Quixaslot boasted about his flying robot pig and its upcoming trip to the Moon (a trip described as “upcoming” for decades). He bragged about his self-driving electric cart (alleged as coming “next year” for many years). They believed him, even though the facts were not on his side. They expected his eventual success.

His constant lack of success did not diminish his reputation. Imps never let a petty thing like repeated failure diminish their enthusiasm. Failure was not a reason for doubt. Failure was an expectation! Imps were supposed to fail all the time. Imps who were frequently successful were uncreative. They were failing to press their boundaries and were wasting their potential!

Most imp machines are useless for their intended purpose. However, they do not consider repeated failure a reason to quit. They had conceived of the machine and created something. The design existed. That was a success. It made no difference whether the invention served its intended purpose.

Consider the exploding peanut-peeling machine. Or the indestructible money-counting machine buried thousands of feet beneath Mount Eserveris. It believes that its owner is wealthy enough to purchase several large galaxies.
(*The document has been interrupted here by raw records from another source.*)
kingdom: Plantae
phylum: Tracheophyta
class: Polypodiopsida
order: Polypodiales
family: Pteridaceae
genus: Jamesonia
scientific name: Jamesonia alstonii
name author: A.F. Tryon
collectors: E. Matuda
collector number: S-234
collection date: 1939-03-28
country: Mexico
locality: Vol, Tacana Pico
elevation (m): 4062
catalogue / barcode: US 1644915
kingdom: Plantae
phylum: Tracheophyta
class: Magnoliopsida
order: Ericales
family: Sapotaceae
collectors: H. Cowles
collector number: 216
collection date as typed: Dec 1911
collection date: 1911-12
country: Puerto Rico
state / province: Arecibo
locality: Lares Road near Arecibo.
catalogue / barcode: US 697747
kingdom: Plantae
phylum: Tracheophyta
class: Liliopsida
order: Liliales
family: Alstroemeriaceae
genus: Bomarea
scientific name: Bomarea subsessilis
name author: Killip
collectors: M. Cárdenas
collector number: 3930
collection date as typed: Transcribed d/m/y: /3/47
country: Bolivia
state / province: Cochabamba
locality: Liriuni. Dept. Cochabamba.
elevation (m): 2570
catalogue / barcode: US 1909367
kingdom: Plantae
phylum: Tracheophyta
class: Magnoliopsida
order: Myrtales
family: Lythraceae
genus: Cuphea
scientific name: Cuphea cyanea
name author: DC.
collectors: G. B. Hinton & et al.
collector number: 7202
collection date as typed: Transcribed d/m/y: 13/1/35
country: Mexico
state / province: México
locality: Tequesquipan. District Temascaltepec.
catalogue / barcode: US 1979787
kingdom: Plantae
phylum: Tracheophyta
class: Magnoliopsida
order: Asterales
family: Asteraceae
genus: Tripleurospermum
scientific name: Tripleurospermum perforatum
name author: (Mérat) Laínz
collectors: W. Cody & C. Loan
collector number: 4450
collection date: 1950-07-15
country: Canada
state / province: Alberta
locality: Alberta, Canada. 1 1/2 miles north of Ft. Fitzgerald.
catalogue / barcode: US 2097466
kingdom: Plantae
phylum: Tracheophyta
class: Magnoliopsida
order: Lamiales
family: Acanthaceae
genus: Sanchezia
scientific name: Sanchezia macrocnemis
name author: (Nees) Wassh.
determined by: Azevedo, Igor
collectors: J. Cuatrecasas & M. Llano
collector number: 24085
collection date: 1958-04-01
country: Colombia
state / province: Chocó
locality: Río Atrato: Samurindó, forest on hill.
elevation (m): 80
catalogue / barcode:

Nonfunctional machines did not reflect poorly on their creators. It did not matter whether they functioned as intended. Their creation had a different purpose. They existed for the pleasure of creation. Their creator did not need to prove that the inventions worked as intended.

They felt no need to prove that their designs worked. They knew that when they drew them! The idea of a “proof of concept” was alien to the imps. For an imp, the design was proof of concept. If they could conceive of it, that proved it was possible! The design was never flawed. How is it their fault if reality stubbornly refuses to conform to specifications?

Should the peanut-counting machine count rocks and not peanuts, he was not to blame. He built it according to a perfect design. If reality refused to comply with the design? That was not his fault!

The mobile tea-drinking machine squatted before him, its body and arm tilted downwards as though it was enjoying a snooze.

Should I turn the thing on? The fusion drive is experiencing significant trouble. If it explodes, it won’t leave a crater on the lawn. It will leave a crater in spacetime. It would be as if everything within one hundred feet never existed. Quixaslot thought to himself as he rubbed his chin.

If it happened in the future, the temporal ripple would travel to the past and destroy me. But I exist now. Therefore, I will not explode in the future. So I can safely turn it on. Quixaslot clutched his right hand to his head. He was giving himself a headache.

Time travel is messy. What if I become my grandfather? What if some time traveler had to worry about their large blue time machine squashing the wrong amphibian as it crawled from the water? Quixaslot shook his head.